By Deepak Shenoy | Economaniac
May 26, 2012: Petrol prices were raised again recently, by Rs. 7.5 and the hike leaves the country seething, except those that drive diesel cars. And to make the diesel owners wince a little, the government will decide the fate of that fuel too, in a meeting soon. While there is outrage about this "unprecedented" price hike, let me play devil’s advocate and temper down some of the most vehement arguments against this increase.
With a tax of Rs. 26 per litre, can they not reduce taxes? Goa, for instance, has cut state taxes to zero; this gives the Goan petrol pump the ability to sell petrol at Rs. 61, a good Rs. 12 less than the Delhi price of Rs. 73. How, though did the brand new Chief Minister, Mr. Manohar Parrikar do it?
He replaced the lost revenue on petrol by increasing taxes and fees everywhere else. After the monsoon session, you will have pay a toll tax just to enter Goa. Alcohol will be more expensive. A power of attorney that used to cost Rs. 25 will now cost Rs. 500. A 10% luxury tax now applies to beauty parlours. Cars get more expensive with entry taxes, VAT increases and higher road taxes.
So do you really want that, fellow Indians? That the government cuts taxes on petrol and diesel, and instead makes it more expensive for you to do anything else? Goa made the grade, and has not yet seen the impact — of lower consumption due to the higher taxes. Other states, which are more dependent on the fuel revenue than Goa, might not be able to comply. Regardless, it is highly unlikely that we’ll stay wedded to a low petrol price if it means higher taxes and prices elsewhere.
State VAT is only one part of the tax problem — a larger chunk is the centre’s "excise duty" which adds Rs. 14.78 to the petrol price, and which if brought down could make life a little easier for those of us that travel in petrol vehicles. So why can’t the states and centre cut taxes together?
The central government isn’t earning much more than it did, and if you take away some tax revenue, the gap between income and expenditure — a wide one already — will widen further.
The second argument then is: the government needs to spend less. That it does. It spends a lot of money just paying the oil companies for their taking losses on diesel and kerosene. In effect, a portion of what it collects as tax on that fuel goes back into paying for the losses incurred on these fuels. Yes, the government could cancel them out — reducing the subsidy while at the same time cutting taxes on diesel. But that won’t touch the petrol price — which isn’t subsidized, and the losses due to a cut in taxes won’t be nullified in any other way.
Why can’t the government cut taxes anyhow? Cutting government revenues is a problem of optics. Imagine being told that you must take a cut in salary, because the government just cut your income tax rate by 20% and inflation is only 10%. This is not acceptable to most people, although they might universally agree that a tax cut puts more in their pocket than earlier. A drop in revenue, for the government, is unthinkable, even if they did manage to cut expenses.

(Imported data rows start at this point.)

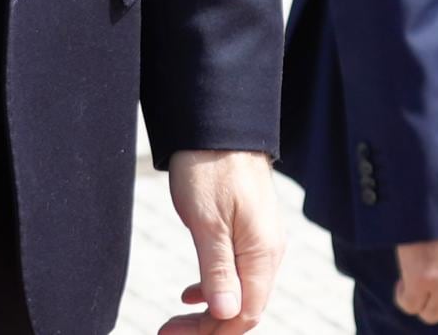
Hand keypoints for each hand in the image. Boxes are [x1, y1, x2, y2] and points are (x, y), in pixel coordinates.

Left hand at [161, 149, 281, 334]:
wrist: (219, 124)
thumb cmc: (211, 168)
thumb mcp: (207, 223)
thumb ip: (218, 271)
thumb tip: (227, 315)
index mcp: (262, 252)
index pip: (245, 314)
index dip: (211, 332)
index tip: (172, 333)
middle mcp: (269, 251)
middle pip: (244, 307)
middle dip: (208, 326)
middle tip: (168, 331)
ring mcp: (261, 240)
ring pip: (240, 292)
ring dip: (210, 310)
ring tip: (176, 319)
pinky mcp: (249, 230)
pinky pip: (237, 272)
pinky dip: (215, 289)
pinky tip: (191, 292)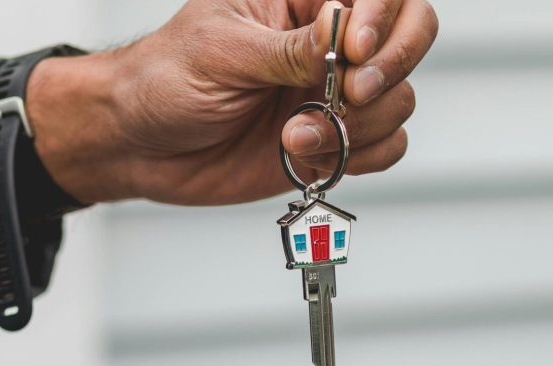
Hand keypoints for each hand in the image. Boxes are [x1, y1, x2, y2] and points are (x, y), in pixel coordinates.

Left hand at [27, 0, 437, 204]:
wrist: (140, 145)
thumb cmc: (165, 80)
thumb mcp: (223, 52)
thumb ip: (290, 48)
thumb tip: (344, 32)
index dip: (383, 19)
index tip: (354, 52)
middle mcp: (330, 40)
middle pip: (412, 32)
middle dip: (391, 69)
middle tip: (350, 97)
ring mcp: (337, 91)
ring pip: (400, 99)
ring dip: (357, 128)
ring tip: (294, 138)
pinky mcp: (336, 139)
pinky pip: (387, 146)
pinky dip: (360, 158)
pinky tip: (309, 158)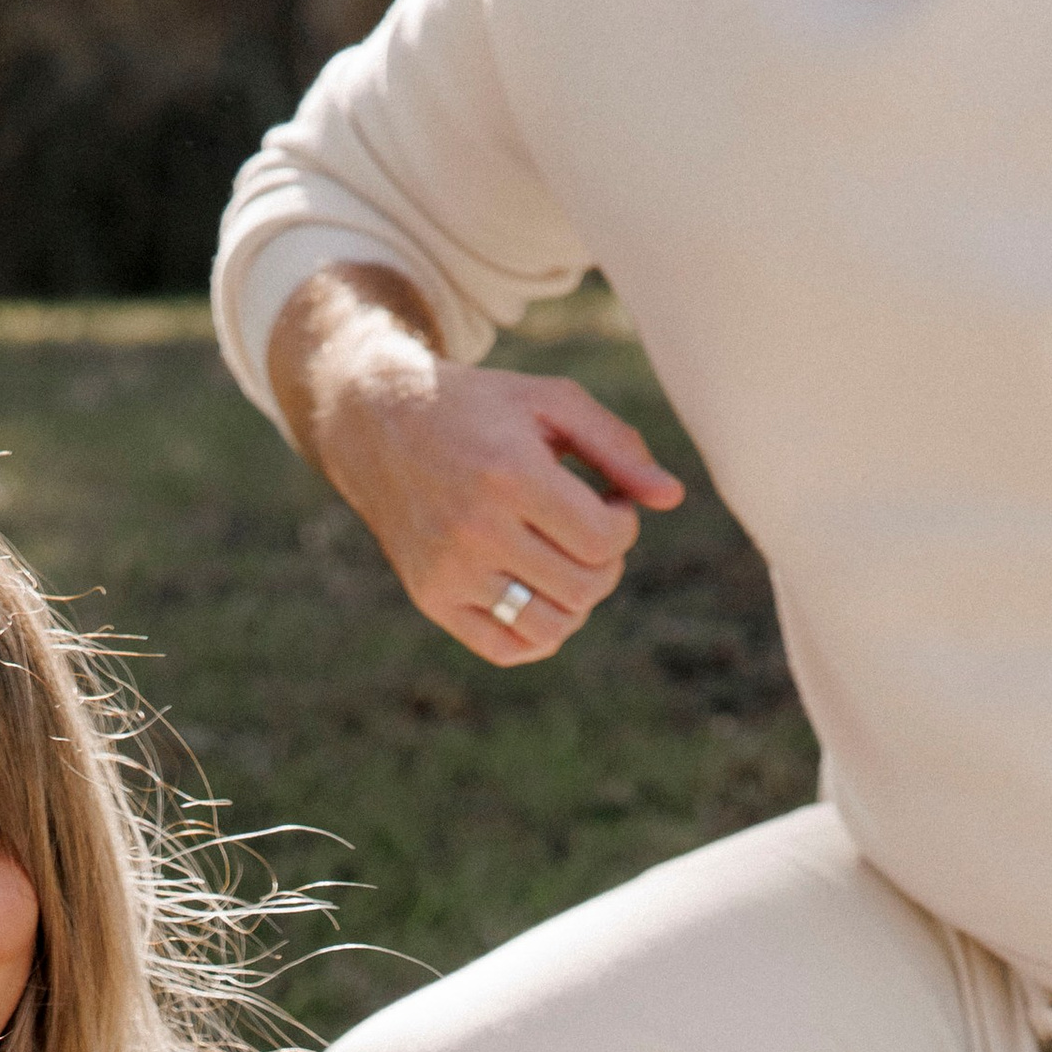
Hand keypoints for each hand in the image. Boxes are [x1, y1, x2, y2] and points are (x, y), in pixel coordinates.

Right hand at [269, 263, 682, 667]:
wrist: (379, 423)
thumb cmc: (481, 409)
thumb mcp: (551, 402)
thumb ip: (618, 446)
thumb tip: (672, 499)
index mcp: (510, 474)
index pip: (603, 540)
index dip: (625, 527)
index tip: (612, 503)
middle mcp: (475, 529)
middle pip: (584, 587)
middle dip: (606, 564)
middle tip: (592, 533)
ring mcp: (449, 571)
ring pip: (551, 627)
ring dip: (579, 603)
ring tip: (570, 565)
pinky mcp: (431, 598)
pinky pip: (507, 648)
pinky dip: (541, 635)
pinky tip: (543, 595)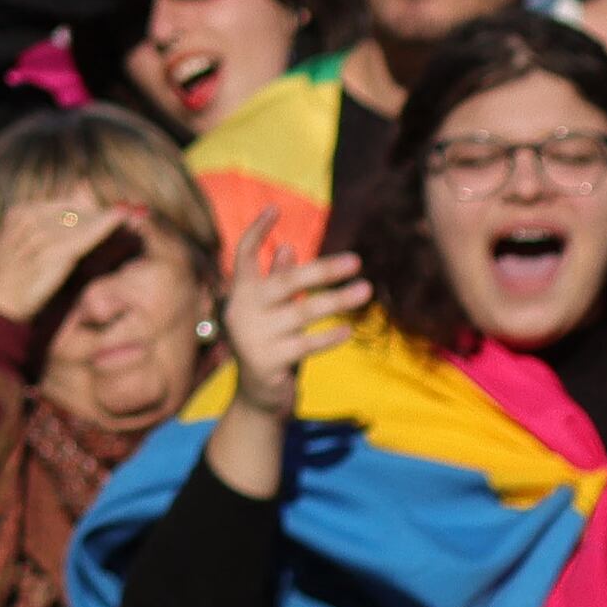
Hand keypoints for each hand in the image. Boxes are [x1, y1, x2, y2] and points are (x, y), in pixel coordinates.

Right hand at [0, 194, 146, 326]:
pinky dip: (105, 226)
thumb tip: (68, 227)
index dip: (91, 211)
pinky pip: (84, 235)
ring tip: (136, 218)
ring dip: (110, 218)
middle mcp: (29, 218)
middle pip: (76, 210)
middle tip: (133, 215)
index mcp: (20, 214)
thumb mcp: (19, 255)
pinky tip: (122, 221)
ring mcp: (40, 234)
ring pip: (83, 220)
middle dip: (103, 214)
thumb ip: (46, 239)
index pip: (64, 206)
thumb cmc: (3, 288)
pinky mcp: (51, 253)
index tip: (115, 216)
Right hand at [218, 210, 369, 409]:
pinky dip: (328, 337)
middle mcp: (241, 310)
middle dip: (323, 270)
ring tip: (366, 291)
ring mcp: (252, 336)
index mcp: (240, 293)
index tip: (276, 208)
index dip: (258, 231)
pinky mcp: (266, 361)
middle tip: (357, 260)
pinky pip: (305, 345)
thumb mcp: (272, 312)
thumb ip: (276, 282)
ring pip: (302, 313)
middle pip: (286, 282)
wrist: (258, 398)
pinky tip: (348, 329)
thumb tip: (287, 248)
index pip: (244, 254)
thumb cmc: (271, 343)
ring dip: (337, 301)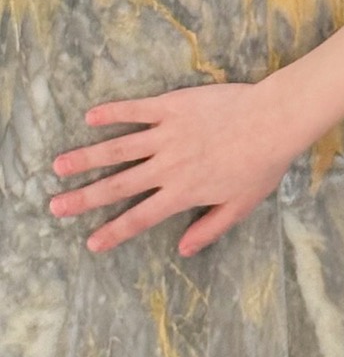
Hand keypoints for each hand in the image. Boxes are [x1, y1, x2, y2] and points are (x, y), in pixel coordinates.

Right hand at [48, 82, 297, 257]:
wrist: (274, 122)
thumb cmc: (262, 165)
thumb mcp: (240, 205)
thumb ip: (210, 228)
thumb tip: (184, 249)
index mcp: (183, 193)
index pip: (140, 218)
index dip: (114, 232)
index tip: (91, 243)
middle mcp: (168, 167)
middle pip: (118, 186)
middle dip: (84, 198)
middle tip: (56, 207)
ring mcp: (168, 135)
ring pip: (118, 149)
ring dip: (86, 158)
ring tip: (59, 166)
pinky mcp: (172, 107)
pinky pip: (136, 110)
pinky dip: (112, 113)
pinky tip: (90, 117)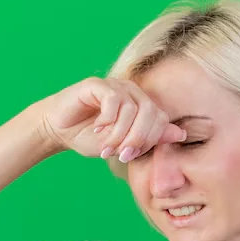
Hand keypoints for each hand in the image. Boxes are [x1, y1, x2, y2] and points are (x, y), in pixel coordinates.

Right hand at [39, 77, 186, 161]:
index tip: (131, 156)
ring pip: (132, 109)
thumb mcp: (123, 145)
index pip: (161, 120)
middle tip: (122, 154)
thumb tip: (181, 134)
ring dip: (119, 133)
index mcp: (142, 106)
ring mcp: (115, 85)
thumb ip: (150, 139)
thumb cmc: (90, 138)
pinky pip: (113, 100)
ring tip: (106, 146)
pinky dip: (107, 119)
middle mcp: (131, 92)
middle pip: (151, 112)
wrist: (58, 131)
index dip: (150, 140)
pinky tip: (96, 128)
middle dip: (138, 138)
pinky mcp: (96, 84)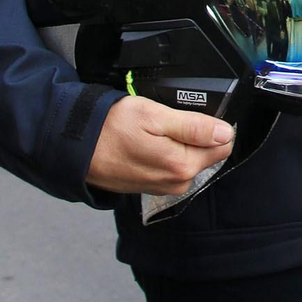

And there’s the political problem of austerity. Spending lesser means cutting government employee salaries, cutting farmer subsidies like fertilizers, reducing the wages paid in the NREGA scheme or otherwise spending lesser on infrastructure. All these solutions have political problems, and the government will do all it can to prevent a backlash in these high-voter areas; petrol users are simply those that have enough money to avoid public transport, but not enough to buy a diesel guzzler, a population that is, by and large, not inclined to vote either. Most unrelated expense items have been cut already, even as the fiscal deficit — a measure of how much more the government needs to borrow to match expenses with revenues — ended up over 5% of GDP.
Prices also give a signal. If you raise prices, you lower demand. And undoubtedly, we need to reduce our reliance on petrol and diesel, which come from crude oil, our largest import. We import around $150 billion worth of crude oil every year, a figure that only increases as crude oil reaches new heights. This increases our trade deficit, and reduces the value of the rupee in dollar terms, which, in the end, makes our petrol more expensive in rupees. Our consumption hasn’t slowed, mainly because we prefer, as a country, to not pass on market prices to our consumers. Effectively, without a price signal, consumption patterns don’t change. Freeing prices may make them volatile, but we have lived with volatile necessities for years — no one, for instance, calls for potato prices to be regulated. Even the search for alternative fuels or the encouraging of cheaper ones like natural gas will not happen as long as prices for current fuels remain subsidized.
On that vein, diesel prices must be increased as well, and LPG. The oil companies lost nearly 140,000 crores (Rs. 1.4 trillion) in diesel, LPG and Kerosene last year, half of which the government must bear.
Petrol prices may come down anyhow. The calculations above reflect a crude price of $124 in April, which has since fallen to $105 recently, even as the rupee touches Rs. 56 versus Rs. 53 earlier. Net of the above, petrol prices can fall to nearly Rs. 64 per litre, without any changes in state or central taxes. But that shouldn’t change the view that prices need to stay deregulated. After all, when international prices go down, we won’t like the argument that they can’t cut prices until they make up for past losses.